Introduction to Probability Models

Lecture 36

Qi Wang, Department of Statistics

Nov 15, 2018

Graphs: Qualitative Data

Example 1

  • Frequency distribution is the frequency or count of the occurrences within a particular category
  • Relative frequency distribution is the proportion/percentage of the occurrences within a particular category
Place of Purchase # of Students % of Students
University/Follett’s Bookstore 106 53%
Amazon.com or Half.com 50 25%
Previous students 22 11%
Purchase e-book 22 11%

Bar Graph

Typically with bar graphs, the y-axis represents the frequency (# of observations) in the categories. Elements can give multiple answers or no answer.Pay attention to the axes.

Pie Chart

Pie Chart is circular graph in which the relative size of the “slice” represents the percents or proportion of responses in that category. Percents must add to 100%. Each element/subject is allowed to give only one answer.

Graphs: Quantitative Data

Stemplot

Stemplot or Stem-and-leaf plot is a technique that orders quantitative data points and provides insight about the shape of the distribution. To make a stem-and-leaf plot, the last digit of the number is the leaf and the rest of the number is the stem. Leaves are arrange in ascending order on the stem. Additionally, any stem that is not used, but is within the range of the data, is kept in the plot.

Example 3

DATA SET is: $1, 3, 5, 7, 12, 15, 17, 19, 21, 21, 21, 30, 33, 39,$ and $56$. Create a stem-and-leaf plot of the data.

Histogram

Histogram is used for large amount of data, displays a count (frequency distribution) or percent or relative frequency distribution (probabilities) QUANTITATIVE DATA ONLY!!!! It is constructed by placing the class intervals on the horizontal axis and the frequencies, relative frequencies, or percent frequencies on the vertical axis. When making a histogram, you need to pick an adequate number of classes (or, equivalently, an appropriate width of the interval for each class).

Symmetry and Skewness

When to use mean and when to use median

Suppose there are 7 people eating in a diner. We ask “what is their income/ salary? Then Bill Gates walks into the diner and we add in his salary.

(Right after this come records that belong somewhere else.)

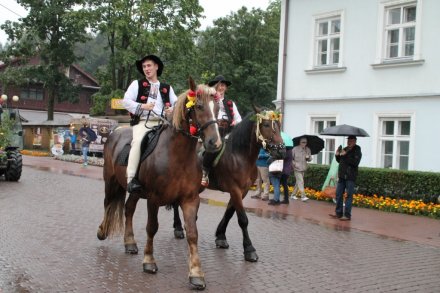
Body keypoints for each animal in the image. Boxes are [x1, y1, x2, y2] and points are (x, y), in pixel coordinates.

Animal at [95, 78, 222, 290]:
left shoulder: (190, 200)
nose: (215, 143)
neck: (177, 156)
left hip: (135, 191)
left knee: (128, 209)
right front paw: (149, 261)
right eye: (198, 106)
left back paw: (130, 243)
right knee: (108, 204)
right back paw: (102, 231)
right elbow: (151, 227)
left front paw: (196, 273)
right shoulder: (153, 199)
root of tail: (116, 132)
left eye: (218, 107)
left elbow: (192, 233)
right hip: (110, 181)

which measure is more representative of the group after Bill Gates arrives?

  • When data is sysmetric --want to use mean and standard deviation
  • When data is skewed or have outlier(s) --want to use 5 number summary (or median and IQR)

Since the median is relatively unchanged by a few very large or very small measurements in the data set, we say that the median is resistant. The mean is non-resistant.

Dot Plot

Dot Plot is a graphical device that summarizes data by the number of dots above each data value on the horizontal axis.

Line Graph

Line Graph is a graphical device that summarizes time series data.Time/date is usually on the horizontal axis and the value of the measured variable on the vertical axis. Look for upward or downward trends. Look for seasonal patterns

Scatterplot

Comparing Some of the Graphs

Histogram VS. Bar Graph

Histogram VS. Bar Graph

Histogram VS. Stemplot

Histogram VS. Stemplot

Example 2

What type of graph would be appropriate in order to answer the following questions?

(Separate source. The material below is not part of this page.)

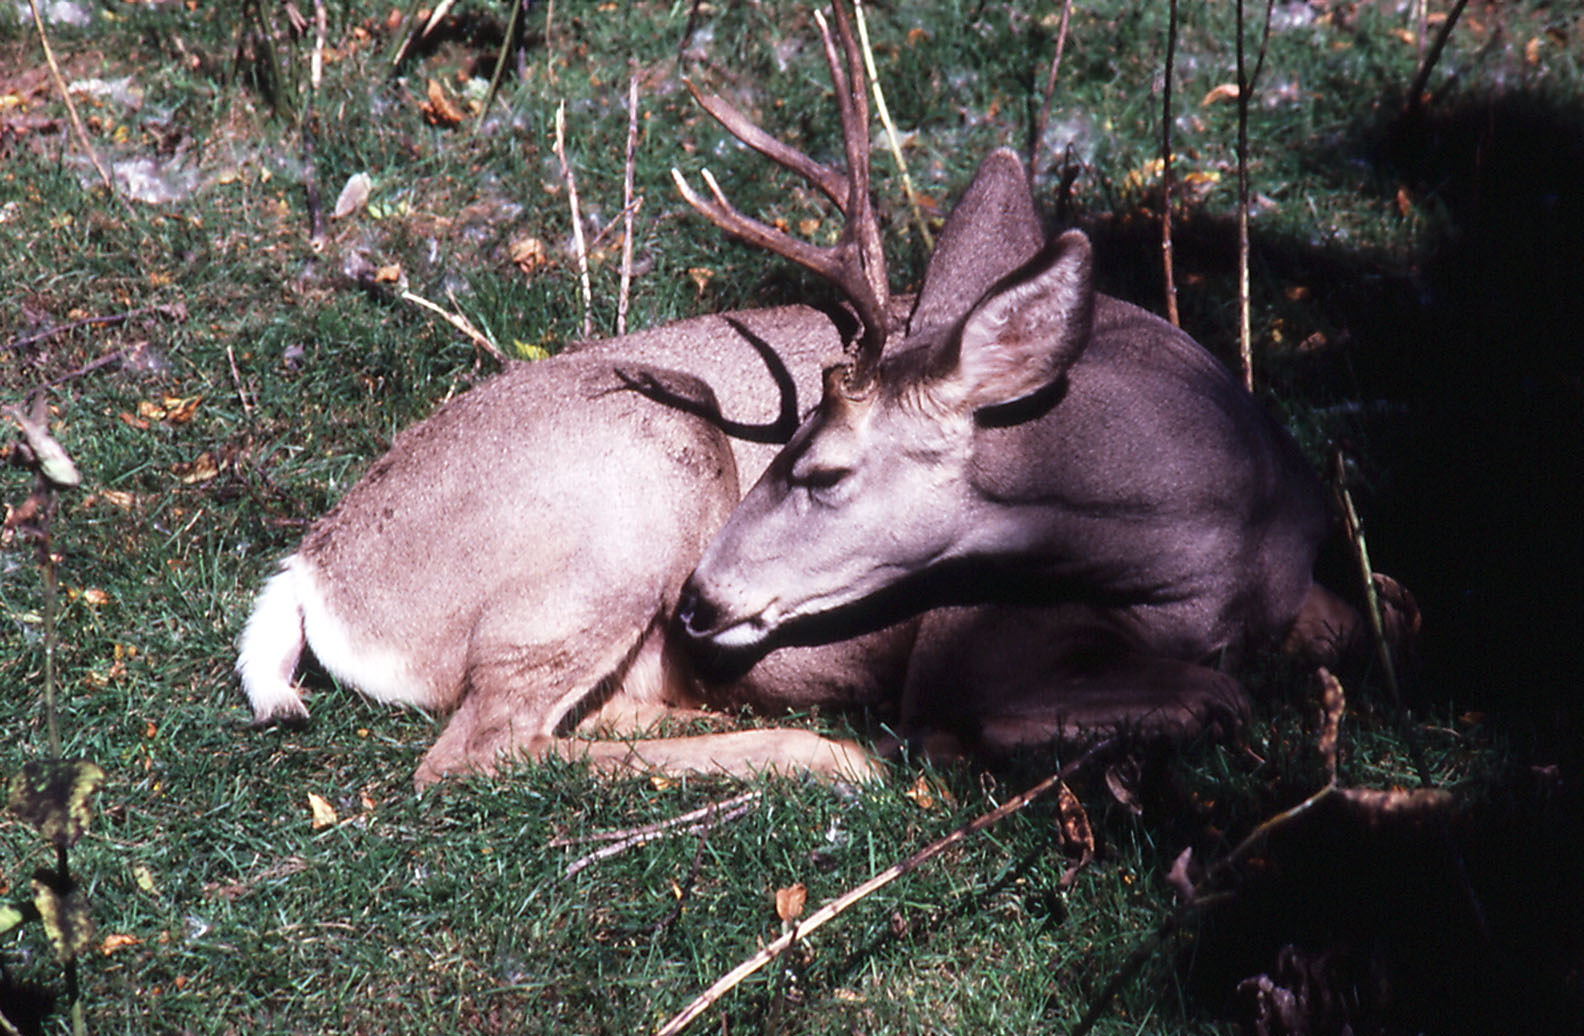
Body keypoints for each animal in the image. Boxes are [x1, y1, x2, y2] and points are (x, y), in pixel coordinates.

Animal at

  • What percentage of a household budget was spent on housing, utilities, food, insurance, entertainment, transportation and other?
  • What values represent the middle 50% of the data for miles per gallon (mpg) of a sample of 2008 Toyota Camrys?
  • How did the daily closing price of one share of Intel Corporation (INTC) stock fluctuate in the First quarter of 2012?
  • Are gas prices and daily high temperature related
  • A poll of 300 Purdue University students was taken. How many students in the poll purchased food from each of the following restaurants in the past month: Jimmy Johns, Chipotle, Noodles, Buffalo Wild Wings and Panera?